Mi viejo lindo,
Me decía feliz el tío Ricardo,
Fumando con clase su cigarrillo,
“taita unas moneas pa¨ un vino”,
El viejo generoso sacaba el billete del bolsillo,
“el pata de alicate” en la calle lo apodaban,
Era uno de los viejos con leyenda,
Sus palabras se escuchaban,
Era manso, de facciones alargadas,
Unos ojos verdes, una sonrisa desgastada,
En su cara se podrían haber calcado mapas,
Seguramente una gota se hubiera desvanecido corriendo por sus arrugas,
En sus orejas podrían haber yacido lagunas,
Era de los tipos que apretaba firme la mano,
Al hablarte serio levantaba su índice a ratos,
Arreglaba frecuentemente su gorro de Grecia,
El no vestía harapos,
Con sus ochenta y algo sus pulmones reclamaban tosiendo palabra por medio,
Su palabra era razón y como no,
Si deambulo por años en la mejor escuela,
Obligado a sobrevivir,
Creció y aprendió igual que en la selva,
“en la calle hay que saber vivir”; decía,
En el colchón de cemento se manchaban las sabanas de cartón con sangre por una herida,
Durmiendo en la calle se resigno a quizás despertar en otra vida,
Pero el no caminaba solo, el Alfredo, el Julio, el “lucho”, el Aurelio, eran su familia,
Era uno de los reyes del parque cuidando autos junto al “paleta”,
Ahí se ganaba los vicios el viejo,
Aparte de la cama en la hospedería,
No era un hotel cinco estrellas,
Pero cambio el cartón por frazadas y la botella por un plato de comida,
Fue aquí donde compartí, conocí y aprendí,
Su afición por el audax italiano,
Sus estudios en la universidad técnica del estado,
Que tuvo dos tíos ministros en el pasado,
Sus penas y alegrías,
La tristeza por su familia,
Hasta tuve la suerte de celebrar el que seria su último cumpleaños,
Donde apago las velas con su espontáneo clamor,
Quizás cuantas veces en ocho décadas celebro solo junto a un ron,
Así, entre sábado y sábado,
Llegamos al mes de nuestra tradicional patria,
Mes entero de chicha y de la buena cueca “picaresca”,
El día anterior al dieciocho de septiembre,
Los tíos hicieron un asado y empezó la juerga,
Ya adentrada la noche el vino jugaba con sus piernas,
Un buen trozo de carne atenuaba el poder de la cepa,
A esas alturas nadie se imagino que el maldito adelantaría nuestro duelo,
El tío Ricardo se acostó en una banca,
Y en el asfixiante sueño se fue al cielo.

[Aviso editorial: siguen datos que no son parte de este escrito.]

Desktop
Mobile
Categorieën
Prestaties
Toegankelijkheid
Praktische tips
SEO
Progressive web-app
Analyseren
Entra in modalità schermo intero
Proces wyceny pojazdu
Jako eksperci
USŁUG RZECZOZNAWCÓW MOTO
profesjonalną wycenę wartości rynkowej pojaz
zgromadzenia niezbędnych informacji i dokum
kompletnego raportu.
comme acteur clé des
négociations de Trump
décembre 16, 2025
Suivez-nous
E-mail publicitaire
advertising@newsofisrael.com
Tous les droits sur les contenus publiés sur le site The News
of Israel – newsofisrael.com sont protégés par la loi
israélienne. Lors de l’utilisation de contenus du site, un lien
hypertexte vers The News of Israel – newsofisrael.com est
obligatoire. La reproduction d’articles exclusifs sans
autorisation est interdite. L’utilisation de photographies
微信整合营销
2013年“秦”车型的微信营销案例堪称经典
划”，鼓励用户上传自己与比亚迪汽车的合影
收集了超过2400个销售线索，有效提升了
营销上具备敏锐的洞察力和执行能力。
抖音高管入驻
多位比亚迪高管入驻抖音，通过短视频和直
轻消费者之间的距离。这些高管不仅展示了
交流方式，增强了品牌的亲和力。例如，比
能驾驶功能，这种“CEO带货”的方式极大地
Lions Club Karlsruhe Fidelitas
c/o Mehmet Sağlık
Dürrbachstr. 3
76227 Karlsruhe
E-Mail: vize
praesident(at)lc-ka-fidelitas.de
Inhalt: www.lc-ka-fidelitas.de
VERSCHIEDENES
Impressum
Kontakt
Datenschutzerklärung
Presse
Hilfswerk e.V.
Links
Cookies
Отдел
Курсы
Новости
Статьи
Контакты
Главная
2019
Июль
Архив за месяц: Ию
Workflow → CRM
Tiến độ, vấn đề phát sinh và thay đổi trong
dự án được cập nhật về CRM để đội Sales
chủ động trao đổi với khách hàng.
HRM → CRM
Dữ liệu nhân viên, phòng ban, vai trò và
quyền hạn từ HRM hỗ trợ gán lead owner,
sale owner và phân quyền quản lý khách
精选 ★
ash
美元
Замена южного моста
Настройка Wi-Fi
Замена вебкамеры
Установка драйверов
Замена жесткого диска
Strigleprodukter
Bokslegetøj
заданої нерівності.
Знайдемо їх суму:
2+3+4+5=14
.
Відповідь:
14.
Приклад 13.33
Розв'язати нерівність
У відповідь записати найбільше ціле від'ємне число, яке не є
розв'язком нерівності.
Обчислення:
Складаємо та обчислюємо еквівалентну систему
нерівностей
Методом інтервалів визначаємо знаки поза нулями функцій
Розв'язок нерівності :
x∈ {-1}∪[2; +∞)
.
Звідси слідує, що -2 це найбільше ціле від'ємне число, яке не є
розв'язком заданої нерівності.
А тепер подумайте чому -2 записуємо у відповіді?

El huérfano sombrero, un buen vino sin dueño,
Su fiel compañero cañón,
Por ser de calle con una familia donde estuvo el apellido ausente,
No tuvo derecho a un digno cajón,
Aleatorio su cuerpo, mas no su recuerdo,
Se alza como el más bello monumento en la plaza del roto chileno,
Sus hermanos que perecieron primero,
Descansan a su lado orgullosos,
Con sus nombres en piedras escritas en el suelo,
Ricardo Olavaria Fernández es recordado en yungay,
Como el roto con el corazón más bueno,
Sus compañeros de la calle esperan escépticos la coyuntura de su sepelio.